(Data for processing)

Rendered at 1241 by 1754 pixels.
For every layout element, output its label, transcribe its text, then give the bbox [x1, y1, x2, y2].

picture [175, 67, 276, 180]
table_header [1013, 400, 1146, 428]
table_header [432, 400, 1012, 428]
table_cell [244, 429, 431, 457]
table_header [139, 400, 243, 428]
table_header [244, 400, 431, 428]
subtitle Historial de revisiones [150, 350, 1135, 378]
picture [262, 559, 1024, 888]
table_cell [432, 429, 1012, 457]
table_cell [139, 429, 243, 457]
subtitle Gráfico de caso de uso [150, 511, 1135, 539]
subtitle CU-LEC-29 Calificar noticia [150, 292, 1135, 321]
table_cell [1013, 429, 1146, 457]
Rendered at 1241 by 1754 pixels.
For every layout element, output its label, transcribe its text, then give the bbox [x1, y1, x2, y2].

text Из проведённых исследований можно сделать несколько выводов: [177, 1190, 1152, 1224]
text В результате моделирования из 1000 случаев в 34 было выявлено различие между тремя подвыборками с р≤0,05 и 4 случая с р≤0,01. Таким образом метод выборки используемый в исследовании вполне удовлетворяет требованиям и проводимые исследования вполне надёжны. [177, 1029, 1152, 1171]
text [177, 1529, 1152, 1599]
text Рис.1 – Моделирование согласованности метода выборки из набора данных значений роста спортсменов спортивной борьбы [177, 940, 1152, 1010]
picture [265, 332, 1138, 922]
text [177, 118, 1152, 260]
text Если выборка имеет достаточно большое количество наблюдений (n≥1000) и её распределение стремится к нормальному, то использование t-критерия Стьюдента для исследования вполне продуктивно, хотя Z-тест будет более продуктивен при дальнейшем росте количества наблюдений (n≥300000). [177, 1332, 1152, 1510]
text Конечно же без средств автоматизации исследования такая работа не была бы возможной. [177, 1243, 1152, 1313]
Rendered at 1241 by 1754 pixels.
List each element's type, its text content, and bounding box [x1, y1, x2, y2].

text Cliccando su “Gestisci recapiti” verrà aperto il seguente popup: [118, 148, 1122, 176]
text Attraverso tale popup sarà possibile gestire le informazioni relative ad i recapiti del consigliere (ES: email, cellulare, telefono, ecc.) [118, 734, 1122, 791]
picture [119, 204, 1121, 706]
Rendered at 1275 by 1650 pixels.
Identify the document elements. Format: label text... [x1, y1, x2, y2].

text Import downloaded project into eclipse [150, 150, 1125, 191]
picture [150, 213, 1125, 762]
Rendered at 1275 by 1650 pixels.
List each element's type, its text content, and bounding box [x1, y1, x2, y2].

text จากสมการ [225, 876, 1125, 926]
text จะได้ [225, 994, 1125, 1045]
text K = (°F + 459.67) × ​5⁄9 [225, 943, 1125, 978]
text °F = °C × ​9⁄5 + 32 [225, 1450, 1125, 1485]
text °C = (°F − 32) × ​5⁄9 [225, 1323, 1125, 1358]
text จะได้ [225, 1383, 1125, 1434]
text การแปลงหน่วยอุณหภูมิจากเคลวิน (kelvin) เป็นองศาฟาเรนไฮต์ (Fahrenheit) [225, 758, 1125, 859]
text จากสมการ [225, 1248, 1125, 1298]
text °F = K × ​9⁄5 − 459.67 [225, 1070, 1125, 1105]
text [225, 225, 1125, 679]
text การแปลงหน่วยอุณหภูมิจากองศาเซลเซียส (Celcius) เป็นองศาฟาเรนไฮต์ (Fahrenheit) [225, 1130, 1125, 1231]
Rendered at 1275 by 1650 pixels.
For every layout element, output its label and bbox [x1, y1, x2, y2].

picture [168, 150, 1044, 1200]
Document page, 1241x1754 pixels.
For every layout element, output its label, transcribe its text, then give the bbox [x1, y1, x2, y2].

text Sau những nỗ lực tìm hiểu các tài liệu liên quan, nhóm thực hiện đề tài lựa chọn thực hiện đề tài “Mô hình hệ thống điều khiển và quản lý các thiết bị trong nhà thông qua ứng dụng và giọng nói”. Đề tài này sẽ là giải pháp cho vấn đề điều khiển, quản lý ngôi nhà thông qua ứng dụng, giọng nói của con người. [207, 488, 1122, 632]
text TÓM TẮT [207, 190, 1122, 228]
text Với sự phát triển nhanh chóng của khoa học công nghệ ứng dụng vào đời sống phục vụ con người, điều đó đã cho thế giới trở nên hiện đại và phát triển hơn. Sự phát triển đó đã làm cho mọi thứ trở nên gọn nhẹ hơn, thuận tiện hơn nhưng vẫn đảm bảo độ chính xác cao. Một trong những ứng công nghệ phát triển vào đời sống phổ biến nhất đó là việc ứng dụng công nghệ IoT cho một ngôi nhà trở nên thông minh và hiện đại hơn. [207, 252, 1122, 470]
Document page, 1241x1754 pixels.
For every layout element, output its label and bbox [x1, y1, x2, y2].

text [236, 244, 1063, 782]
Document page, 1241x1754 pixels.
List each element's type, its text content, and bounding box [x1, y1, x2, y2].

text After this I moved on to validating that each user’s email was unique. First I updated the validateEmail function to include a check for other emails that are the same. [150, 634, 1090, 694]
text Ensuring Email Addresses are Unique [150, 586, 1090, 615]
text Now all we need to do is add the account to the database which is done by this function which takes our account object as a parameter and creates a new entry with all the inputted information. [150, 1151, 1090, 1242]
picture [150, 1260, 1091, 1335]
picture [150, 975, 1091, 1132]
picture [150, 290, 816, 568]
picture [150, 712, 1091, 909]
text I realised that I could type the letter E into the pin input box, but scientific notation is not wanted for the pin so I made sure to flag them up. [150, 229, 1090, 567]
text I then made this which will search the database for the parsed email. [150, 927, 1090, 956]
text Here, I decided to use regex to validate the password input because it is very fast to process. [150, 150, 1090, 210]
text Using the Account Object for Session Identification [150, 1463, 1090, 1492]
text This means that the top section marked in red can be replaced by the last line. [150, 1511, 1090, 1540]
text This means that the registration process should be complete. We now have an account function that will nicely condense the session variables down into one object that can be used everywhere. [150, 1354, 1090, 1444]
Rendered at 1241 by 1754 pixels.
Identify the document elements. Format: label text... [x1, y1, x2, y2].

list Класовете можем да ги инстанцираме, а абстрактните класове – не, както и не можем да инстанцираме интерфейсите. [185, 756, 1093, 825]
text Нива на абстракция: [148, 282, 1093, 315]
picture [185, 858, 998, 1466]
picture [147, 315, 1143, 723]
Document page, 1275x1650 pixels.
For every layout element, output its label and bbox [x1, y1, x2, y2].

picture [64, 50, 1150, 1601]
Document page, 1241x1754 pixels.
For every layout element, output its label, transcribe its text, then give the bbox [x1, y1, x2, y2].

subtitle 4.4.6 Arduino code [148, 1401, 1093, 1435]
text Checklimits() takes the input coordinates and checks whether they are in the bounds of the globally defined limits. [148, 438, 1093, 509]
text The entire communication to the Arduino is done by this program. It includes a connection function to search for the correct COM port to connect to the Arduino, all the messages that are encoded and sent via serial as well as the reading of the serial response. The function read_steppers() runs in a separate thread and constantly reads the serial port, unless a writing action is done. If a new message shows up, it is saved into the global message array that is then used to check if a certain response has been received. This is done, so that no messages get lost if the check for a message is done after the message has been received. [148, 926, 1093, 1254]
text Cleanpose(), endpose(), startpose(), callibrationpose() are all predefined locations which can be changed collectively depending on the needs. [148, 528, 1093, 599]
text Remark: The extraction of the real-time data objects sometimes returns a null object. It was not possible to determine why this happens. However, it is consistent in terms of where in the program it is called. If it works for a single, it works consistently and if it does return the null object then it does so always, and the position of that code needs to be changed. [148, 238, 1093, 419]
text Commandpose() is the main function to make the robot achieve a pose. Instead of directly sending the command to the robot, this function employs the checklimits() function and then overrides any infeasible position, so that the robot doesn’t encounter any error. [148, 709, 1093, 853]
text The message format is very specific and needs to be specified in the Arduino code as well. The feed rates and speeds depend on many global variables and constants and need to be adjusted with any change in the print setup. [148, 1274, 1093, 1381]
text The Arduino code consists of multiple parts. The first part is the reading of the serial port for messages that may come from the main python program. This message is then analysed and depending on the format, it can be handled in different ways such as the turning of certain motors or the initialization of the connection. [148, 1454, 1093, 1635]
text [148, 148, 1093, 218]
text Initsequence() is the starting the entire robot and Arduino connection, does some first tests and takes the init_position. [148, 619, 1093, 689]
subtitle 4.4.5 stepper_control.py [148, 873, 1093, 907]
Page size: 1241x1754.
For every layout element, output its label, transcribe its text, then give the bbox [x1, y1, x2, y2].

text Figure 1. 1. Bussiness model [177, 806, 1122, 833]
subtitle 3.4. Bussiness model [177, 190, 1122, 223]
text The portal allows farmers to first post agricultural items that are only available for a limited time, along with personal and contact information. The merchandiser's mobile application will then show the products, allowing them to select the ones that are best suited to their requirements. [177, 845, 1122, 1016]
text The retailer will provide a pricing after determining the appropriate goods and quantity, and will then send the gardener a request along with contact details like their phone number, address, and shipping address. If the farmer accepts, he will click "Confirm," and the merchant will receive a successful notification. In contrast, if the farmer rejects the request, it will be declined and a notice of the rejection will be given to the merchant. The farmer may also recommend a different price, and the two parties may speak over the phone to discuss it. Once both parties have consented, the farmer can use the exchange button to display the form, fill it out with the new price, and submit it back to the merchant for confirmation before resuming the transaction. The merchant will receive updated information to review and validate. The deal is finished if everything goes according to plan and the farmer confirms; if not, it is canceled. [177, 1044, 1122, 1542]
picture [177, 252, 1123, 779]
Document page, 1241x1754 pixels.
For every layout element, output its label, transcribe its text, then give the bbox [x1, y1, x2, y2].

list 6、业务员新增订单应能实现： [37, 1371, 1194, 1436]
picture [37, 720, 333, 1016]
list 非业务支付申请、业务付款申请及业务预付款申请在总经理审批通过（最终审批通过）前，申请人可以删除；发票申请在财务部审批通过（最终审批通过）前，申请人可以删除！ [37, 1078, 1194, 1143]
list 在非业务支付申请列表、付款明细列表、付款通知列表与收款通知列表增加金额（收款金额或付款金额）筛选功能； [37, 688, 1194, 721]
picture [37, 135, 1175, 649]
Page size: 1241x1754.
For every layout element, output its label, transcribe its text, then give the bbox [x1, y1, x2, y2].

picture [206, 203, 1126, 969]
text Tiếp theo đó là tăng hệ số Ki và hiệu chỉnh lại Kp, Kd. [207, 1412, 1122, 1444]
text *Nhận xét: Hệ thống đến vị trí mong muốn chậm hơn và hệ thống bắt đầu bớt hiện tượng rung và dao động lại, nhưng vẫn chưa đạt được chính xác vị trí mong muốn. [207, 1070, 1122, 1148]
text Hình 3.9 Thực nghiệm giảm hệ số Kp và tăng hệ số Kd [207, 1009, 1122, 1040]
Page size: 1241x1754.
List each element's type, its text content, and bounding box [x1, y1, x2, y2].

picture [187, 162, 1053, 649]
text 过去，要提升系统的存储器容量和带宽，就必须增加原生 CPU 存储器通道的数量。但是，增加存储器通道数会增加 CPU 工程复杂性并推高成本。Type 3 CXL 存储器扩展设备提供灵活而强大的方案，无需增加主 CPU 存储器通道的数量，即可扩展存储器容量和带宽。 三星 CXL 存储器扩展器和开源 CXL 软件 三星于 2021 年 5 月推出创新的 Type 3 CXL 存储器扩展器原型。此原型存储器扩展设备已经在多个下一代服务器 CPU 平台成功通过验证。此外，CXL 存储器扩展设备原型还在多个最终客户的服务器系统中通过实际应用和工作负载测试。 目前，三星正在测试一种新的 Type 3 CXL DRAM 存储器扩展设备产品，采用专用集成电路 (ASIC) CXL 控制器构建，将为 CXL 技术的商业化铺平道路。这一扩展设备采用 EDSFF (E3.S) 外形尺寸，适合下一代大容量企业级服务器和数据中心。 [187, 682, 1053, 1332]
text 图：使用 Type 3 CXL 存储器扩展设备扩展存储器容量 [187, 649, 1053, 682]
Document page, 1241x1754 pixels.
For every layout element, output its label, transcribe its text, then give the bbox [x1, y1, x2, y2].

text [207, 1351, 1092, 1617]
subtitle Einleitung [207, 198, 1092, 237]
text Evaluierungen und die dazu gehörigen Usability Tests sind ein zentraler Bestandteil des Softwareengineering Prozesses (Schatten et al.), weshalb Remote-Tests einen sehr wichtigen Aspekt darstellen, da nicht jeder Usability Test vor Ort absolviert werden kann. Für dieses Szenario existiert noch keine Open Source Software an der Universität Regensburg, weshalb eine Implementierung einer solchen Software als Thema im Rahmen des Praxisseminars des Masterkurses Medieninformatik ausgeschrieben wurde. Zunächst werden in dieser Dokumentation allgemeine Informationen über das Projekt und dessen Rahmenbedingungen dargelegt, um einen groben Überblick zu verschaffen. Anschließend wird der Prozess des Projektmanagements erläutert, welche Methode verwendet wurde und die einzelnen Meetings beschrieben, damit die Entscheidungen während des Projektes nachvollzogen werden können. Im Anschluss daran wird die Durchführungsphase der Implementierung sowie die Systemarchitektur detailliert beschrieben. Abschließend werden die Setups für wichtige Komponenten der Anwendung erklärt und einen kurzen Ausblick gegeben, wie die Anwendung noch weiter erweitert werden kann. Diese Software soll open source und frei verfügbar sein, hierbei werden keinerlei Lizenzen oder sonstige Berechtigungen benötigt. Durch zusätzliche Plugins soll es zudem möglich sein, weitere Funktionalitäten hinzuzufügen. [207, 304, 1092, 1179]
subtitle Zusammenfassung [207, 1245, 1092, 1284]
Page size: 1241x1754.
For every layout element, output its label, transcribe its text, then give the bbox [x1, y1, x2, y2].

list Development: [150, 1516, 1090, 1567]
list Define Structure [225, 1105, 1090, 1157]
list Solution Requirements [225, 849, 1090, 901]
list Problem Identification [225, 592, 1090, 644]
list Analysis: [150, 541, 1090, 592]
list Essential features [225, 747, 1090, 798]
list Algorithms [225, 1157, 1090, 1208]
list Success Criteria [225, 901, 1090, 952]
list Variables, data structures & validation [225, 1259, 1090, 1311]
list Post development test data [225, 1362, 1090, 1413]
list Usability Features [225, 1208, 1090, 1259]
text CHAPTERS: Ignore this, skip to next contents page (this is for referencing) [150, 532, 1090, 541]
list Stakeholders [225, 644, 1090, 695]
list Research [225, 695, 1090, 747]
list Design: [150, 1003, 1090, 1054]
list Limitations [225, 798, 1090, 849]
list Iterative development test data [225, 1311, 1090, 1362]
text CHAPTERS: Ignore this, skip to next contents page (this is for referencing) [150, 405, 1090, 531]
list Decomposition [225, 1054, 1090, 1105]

(End Data for processing)

* [Your goal] From the opening line of the data above through the line that contains "table_cell [432, 429, 1012, 457]", please print each line as it stands and only those lines.

* [Response below]
Rendered at 1241 by 1754 pixels.
For every layout element, output its label, transcribe its text, then give the bbox [x1, y1, x2, y2].

picture [175, 67, 276, 180]
table_header [1013, 400, 1146, 428]
table_header [432, 400, 1012, 428]
table_cell [244, 429, 431, 457]
table_header [139, 400, 243, 428]
table_header [244, 400, 431, 428]
subtitle Historial de revisiones [150, 350, 1135, 378]
picture [262, 559, 1024, 888]
table_cell [432, 429, 1012, 457]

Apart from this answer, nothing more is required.